* [Task]: Repeat the lines of the data exactly and exclude any picture among them.

* [The records]:
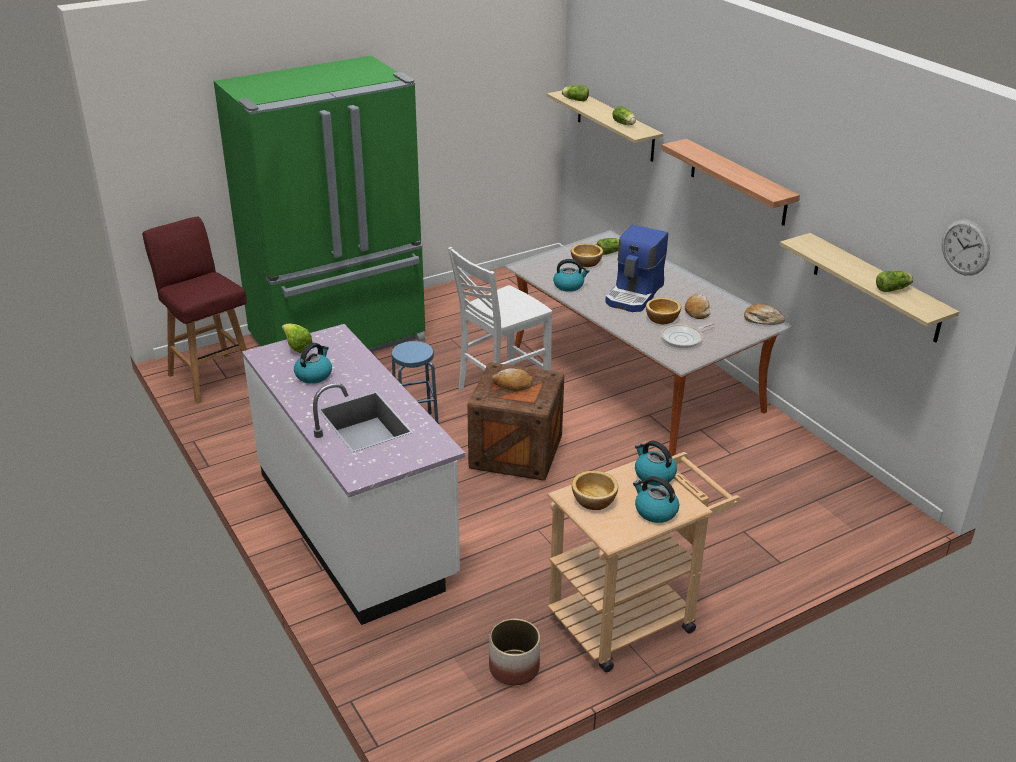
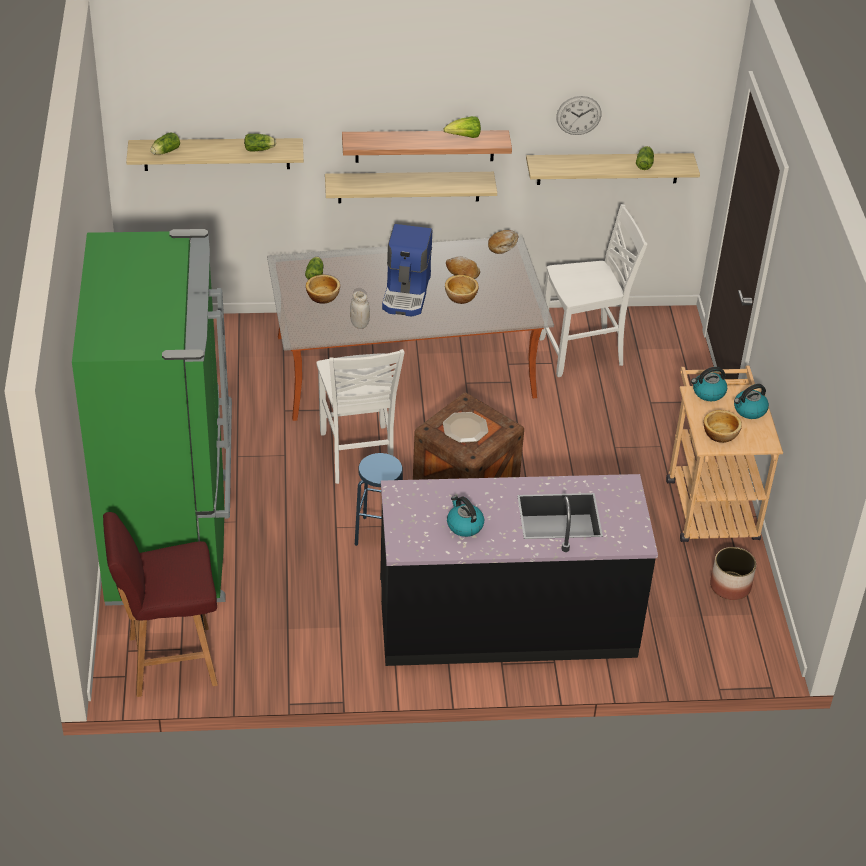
camera: 65 degrees left, 10 degrees up
(297, 347) = (405, 523): lettuce -> lettuce (464, 137)
(357, 525) = (507, 621): white counter -> black counter
(512, 385) = (465, 429): bread -> plate
(569, 286) = (359, 324): kettle -> white jar
(635, 294) = (407, 293): coffee machine -> coffee machine turned 45 degrees clockwise
(684, 338) = (501, 299): frying pan -> none
(723, 223) = (409, 187): none -> shelf
(767, 468) = (583, 353): none -> white chair
(965, 247) = (691, 108): wall clock -> wall clock (578, 115)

* [Solved problem]:
camera: 65 degrees left, 10 degrees up
(297, 347) = (405, 523): lettuce -> lettuce (464, 137)
(357, 525) = (507, 621): white counter -> black counter
(512, 385) = (465, 429): bread -> plate
(569, 286) = (359, 324): kettle -> white jar
(635, 294) = (407, 293): coffee machine -> coffee machine turned 45 degrees clockwise
(684, 338) = (501, 299): frying pan -> none
(723, 223) = (409, 187): none -> shelf
(767, 468) = (583, 353): none -> white chair
(965, 247) = (691, 108): wall clock -> wall clock (578, 115)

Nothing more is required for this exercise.